* **WORK TO BE COMPLETED**
Among the lines of this listing, count those that include "each" and state the count by itself.

* **THE INPUT**
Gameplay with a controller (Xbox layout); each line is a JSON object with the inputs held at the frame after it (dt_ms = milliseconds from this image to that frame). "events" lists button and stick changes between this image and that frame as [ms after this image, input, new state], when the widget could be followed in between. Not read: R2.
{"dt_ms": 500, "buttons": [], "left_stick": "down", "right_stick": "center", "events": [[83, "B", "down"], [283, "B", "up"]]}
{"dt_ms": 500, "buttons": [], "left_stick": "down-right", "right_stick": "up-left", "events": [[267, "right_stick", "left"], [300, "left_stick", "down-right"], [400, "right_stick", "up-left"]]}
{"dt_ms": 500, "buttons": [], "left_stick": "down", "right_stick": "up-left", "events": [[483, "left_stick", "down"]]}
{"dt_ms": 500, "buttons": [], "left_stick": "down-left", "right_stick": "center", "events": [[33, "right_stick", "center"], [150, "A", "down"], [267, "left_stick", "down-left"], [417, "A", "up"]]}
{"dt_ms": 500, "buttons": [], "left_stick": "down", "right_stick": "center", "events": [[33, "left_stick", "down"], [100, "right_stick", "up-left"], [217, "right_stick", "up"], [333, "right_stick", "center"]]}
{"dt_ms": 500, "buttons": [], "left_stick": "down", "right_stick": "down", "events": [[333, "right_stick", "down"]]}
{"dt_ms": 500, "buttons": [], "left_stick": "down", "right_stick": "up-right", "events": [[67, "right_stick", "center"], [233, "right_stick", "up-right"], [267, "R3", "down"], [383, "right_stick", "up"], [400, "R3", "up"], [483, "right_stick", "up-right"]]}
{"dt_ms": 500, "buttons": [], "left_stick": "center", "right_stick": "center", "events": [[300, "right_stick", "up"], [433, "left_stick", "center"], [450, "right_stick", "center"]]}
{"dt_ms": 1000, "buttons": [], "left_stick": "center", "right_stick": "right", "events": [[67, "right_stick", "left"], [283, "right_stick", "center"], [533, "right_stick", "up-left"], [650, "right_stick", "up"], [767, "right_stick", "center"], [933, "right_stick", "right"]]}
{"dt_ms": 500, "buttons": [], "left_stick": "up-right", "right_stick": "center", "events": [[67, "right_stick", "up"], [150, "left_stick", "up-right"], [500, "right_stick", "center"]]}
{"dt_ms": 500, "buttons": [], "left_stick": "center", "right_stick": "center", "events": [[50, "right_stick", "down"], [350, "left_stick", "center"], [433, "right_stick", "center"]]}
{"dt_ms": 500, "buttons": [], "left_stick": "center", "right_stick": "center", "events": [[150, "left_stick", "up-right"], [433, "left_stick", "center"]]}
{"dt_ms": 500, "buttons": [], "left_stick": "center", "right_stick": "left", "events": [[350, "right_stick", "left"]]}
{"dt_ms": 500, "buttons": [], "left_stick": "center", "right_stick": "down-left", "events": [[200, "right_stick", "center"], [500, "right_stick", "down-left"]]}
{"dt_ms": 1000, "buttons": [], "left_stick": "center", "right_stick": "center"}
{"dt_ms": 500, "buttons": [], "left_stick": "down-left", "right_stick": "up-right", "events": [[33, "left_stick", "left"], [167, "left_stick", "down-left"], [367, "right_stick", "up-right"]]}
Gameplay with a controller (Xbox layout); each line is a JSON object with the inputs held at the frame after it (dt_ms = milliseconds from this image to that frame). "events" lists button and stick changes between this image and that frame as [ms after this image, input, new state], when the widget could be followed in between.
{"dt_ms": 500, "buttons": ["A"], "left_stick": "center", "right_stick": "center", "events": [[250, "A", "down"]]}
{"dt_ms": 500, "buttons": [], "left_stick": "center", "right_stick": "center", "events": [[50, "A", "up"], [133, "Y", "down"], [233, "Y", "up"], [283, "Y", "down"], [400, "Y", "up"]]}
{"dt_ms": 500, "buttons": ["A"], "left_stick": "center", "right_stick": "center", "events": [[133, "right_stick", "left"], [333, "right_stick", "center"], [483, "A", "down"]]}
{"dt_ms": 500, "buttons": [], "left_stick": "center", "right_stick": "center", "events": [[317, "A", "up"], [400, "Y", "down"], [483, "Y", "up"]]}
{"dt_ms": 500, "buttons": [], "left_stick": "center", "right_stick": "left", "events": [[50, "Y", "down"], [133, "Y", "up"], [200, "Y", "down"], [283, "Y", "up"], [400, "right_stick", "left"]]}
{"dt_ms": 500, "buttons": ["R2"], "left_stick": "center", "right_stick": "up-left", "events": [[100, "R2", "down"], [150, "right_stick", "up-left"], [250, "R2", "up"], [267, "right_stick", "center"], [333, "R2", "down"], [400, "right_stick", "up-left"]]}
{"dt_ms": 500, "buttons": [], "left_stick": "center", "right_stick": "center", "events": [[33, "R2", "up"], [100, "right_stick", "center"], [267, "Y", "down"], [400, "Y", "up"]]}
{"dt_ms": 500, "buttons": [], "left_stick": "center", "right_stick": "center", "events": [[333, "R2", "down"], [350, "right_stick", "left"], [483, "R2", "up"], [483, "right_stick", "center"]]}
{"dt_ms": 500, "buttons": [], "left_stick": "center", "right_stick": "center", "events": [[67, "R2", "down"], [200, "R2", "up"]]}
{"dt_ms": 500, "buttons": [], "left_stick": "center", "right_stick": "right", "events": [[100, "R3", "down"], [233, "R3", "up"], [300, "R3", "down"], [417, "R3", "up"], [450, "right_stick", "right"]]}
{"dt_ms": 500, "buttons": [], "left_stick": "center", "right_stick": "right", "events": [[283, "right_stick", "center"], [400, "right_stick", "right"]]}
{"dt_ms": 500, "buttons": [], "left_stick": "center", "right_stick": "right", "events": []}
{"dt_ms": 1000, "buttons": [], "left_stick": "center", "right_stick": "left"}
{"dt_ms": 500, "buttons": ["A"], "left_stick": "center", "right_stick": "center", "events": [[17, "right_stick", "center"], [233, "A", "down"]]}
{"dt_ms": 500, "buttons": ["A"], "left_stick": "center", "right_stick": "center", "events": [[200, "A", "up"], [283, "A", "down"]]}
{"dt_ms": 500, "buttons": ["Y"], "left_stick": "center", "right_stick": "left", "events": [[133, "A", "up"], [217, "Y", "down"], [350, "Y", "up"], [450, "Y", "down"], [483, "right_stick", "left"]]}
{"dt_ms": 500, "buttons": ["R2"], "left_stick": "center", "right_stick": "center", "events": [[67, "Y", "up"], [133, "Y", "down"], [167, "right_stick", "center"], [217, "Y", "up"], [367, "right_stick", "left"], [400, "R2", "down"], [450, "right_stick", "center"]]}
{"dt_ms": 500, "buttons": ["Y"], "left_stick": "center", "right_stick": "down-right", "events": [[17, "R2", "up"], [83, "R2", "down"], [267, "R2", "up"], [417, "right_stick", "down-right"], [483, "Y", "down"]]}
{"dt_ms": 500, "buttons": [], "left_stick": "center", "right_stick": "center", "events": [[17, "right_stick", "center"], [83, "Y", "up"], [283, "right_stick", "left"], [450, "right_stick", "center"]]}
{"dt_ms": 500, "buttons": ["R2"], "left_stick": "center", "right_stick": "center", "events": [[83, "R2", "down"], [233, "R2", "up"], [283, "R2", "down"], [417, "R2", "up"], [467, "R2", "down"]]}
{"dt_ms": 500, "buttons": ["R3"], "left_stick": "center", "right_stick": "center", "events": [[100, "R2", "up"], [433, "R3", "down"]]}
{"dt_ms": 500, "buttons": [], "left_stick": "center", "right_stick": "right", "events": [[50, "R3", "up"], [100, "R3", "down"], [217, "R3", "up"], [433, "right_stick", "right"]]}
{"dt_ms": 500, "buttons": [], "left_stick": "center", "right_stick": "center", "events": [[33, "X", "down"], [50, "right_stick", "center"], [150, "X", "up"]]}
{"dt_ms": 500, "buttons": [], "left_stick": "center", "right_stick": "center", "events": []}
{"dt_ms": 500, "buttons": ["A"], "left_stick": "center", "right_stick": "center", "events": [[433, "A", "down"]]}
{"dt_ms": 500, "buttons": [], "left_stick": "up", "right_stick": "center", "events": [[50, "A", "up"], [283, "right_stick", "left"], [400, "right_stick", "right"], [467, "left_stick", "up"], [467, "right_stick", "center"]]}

* **RESULT OF THIS TASK**
2